The University’s student affirmative action programs, which began in 1968, have helped bring about a substantial change in the character of the student body. Over this period, total minority enrollment has increased from about 4 percent to nearly 20 percent, according to a report presented to the Board of Regents on Feb. 16.
The Office of Minority Affairs has spent about $25 million from institutional resources over this period. Additional funds, both institutional and from federal sources, support programs in health sciences, engineering and other academic units.
Since 1971, when the Office of Minority Affairs began keeping records of graduates by ethnic group, more than 5,000 minority students who entered the University through the Educational Opportunity Program (EOP) earned undergraduate degrees. In 1987, 62 percent of all minority students earning undergraduate degrees at four-year, public institutions in Washington were UW graduates.
“The UW has a record of support for minority student programs that few institutions can match,” says William Baker, acting vice president for minority affairs. Enrollment among most minority groups, with the exception of blacks, has risen steadily over the past two decades. Black student enrollment increased from 220 in 1968 to 1,468 in 1974, declined to 941 in 1985, and was 1,013 at the beginning of the 1989-90 academic year.

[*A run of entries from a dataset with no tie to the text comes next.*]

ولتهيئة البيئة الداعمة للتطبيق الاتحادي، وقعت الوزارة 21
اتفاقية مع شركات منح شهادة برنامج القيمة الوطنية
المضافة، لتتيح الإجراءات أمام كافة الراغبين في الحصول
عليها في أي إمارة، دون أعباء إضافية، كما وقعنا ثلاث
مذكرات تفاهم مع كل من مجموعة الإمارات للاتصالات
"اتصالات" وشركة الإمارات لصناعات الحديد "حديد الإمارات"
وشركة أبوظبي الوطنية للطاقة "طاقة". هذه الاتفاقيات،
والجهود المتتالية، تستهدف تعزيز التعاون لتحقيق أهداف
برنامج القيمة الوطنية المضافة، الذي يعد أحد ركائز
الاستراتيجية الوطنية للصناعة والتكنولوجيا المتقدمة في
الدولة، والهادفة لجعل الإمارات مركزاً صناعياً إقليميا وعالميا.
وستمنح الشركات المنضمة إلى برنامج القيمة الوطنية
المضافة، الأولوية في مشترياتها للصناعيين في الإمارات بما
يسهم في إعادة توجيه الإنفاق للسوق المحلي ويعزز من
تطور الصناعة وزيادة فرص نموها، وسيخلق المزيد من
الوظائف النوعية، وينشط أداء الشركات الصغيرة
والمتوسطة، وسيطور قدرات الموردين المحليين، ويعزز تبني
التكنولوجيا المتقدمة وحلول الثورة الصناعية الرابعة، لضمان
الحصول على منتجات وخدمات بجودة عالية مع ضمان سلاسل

Six-year graduation rates among students admitted through EOP are lower than those of regularly admitted freshmen. For example, of those students regularly admitted in 1981, 62 percent had graduated six years later. For 1982 admissions, 61 percent got their degrees within six years. The comparable figures for EOP students are 36 and 31 percent.
In order to increase graduation rates, minority affairs and other units have invested in a variety of programs for counseling, tutorial help, skills-building classes, precollege preparatory and summer “bridge” programs, and other efforts.